> _THE INPUT_:
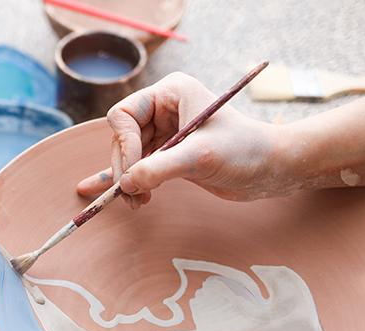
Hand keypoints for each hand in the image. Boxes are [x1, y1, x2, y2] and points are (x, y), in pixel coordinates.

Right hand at [76, 72, 297, 205]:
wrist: (272, 169)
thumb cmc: (244, 151)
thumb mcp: (200, 157)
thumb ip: (161, 168)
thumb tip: (127, 184)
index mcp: (171, 93)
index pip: (124, 115)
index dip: (124, 144)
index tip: (134, 171)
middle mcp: (164, 108)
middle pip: (122, 138)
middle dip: (125, 168)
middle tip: (132, 195)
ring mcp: (165, 132)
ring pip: (127, 156)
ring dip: (128, 181)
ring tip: (139, 204)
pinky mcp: (169, 155)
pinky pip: (137, 166)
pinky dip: (122, 179)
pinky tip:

> _TRY IT_:
Verbatim reproduction is required for the line holding "thumb mcp: (200, 157)" and for every line after it in the records, with no other line included.

> _ANSWER BOX_:
thumb mcp: (200, 157)
thumb ip: (161, 168)
thumb tip: (127, 184)
index mcp: (171, 93)
index pip: (124, 115)
index dip: (124, 144)
index tip: (134, 171)
middle mcp: (164, 108)
middle pip: (122, 138)
middle dip: (125, 168)
middle tip: (132, 195)
ring mcp: (165, 132)
ring pip: (127, 156)
ring dip: (128, 181)
ring tip: (139, 204)
pinky mcp: (169, 155)
pinky pip: (137, 166)
pinky dip: (122, 179)
pinky tip:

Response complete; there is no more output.